Why AI Products Fail: The Common Patterns
Analyzing the AI product graveyard reveals several recurring failure modes that transcend individual companies.
The 'thin wrapper' problem remains the most common killer. Products that provide a user interface layer on top of foundation model APIs without significant proprietary value are extremely vulnerable. When OpenAI, Google, or Anthropic add a feature natively, wrapper products lose their reason to exist overnight. This dynamic has been compared to building a restaurant on rented land — the landlord can always open their own restaurant next door.
Unsustainable unit economics claim others. AI inference costs, while declining, remain substantial. Consumer products offering free or cheap AI access often face the dilemma of either charging prices users won't pay or subsidizing usage at rates investors eventually won't fund. Lensa AI's viral spike and subsequent collapse perfectly illustrates this — massive user acquisition without a path to retention or profitability.
Regulatory and safety whiplash has forced several products to gut their most popular features. Replika's removal of romantic companion features — then partial restoration — alienated users in both directions. Character.AI has faced intense scrutiny over youth safety concerns, potentially threatening the product's core appeal.
What This Means for Developers and Investors
The growing AI graveyard carries practical implications for anyone building or investing in the space. Defensibility has become the single most important evaluation criterion for AI products, surpassing growth metrics and technical sophistication.
Products with the best survival odds share common characteristics: proprietary data moats, deep workflow integration that creates switching costs, network effects that improve with scale, and pricing models aligned with measurable customer value. Products lacking these qualities — no matter how impressive their demos — face existential risk.
For developers, the message is clear: avoid building on any single AI platform's ephemeral features. Design for portability. Build proprietary value in the layers you control — data pipelines, user experience, domain expertise — rather than in proximity to a foundation model API.
Looking Ahead: The Next Wave of Shutdowns
The AI product graveyard will likely grow significantly through 2025 and 2026. Several categories appear particularly vulnerable.
AI search startups face an increasingly hostile competitive environment as Google integrates AI Overviews, OpenAI scales ChatGPT Search, and Perplexity fights for market share with limited resources compared to its Big Tech competitors.
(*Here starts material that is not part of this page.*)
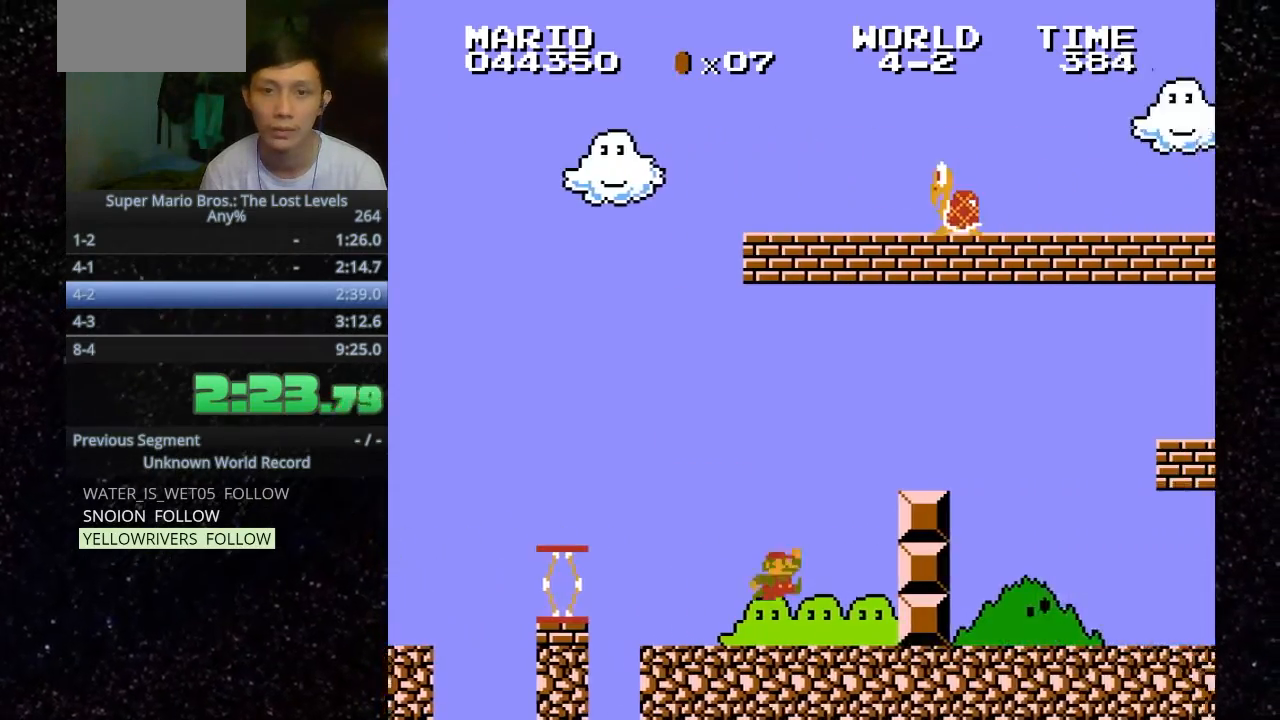
{"keys": ["h", "o"], "events": [[367, ".", "up"]]}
Not all can survive.
AI hardware products — including smart glasses, AI pins, and dedicated AI devices — face the fundamental challenge that smartphones already exist. The Humane AI Pin's struggles and the tepid reception of the Rabbit R1 suggest this category may produce more casualties than winners.
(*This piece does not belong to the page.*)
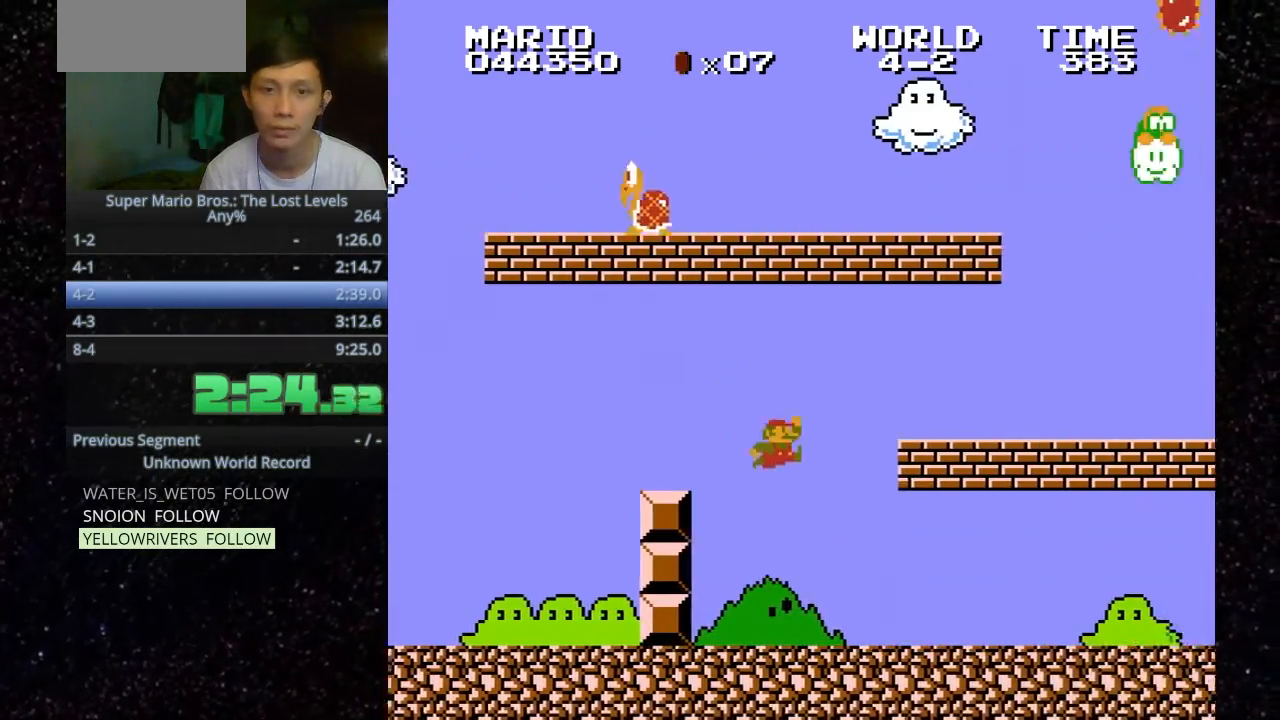
{"keys": ["h", "o"], "events": []}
Single-purpose AI agents built for narrow tasks risk being subsumed by general-purpose agent frameworks from OpenAI, Google, and Anthropic. As these platforms build increasingly capable agent systems, standalone AI agent startups will need to demonstrate clear superiority in specific domains to justify their existence.
The AI industry's creative destruction is not inherently negative — it is a sign of rapid maturation. But for founders, developers, and investors, the graveyard serves as an essential reminder: in AI, building something impressive is easy. Building something durable is the real challenge.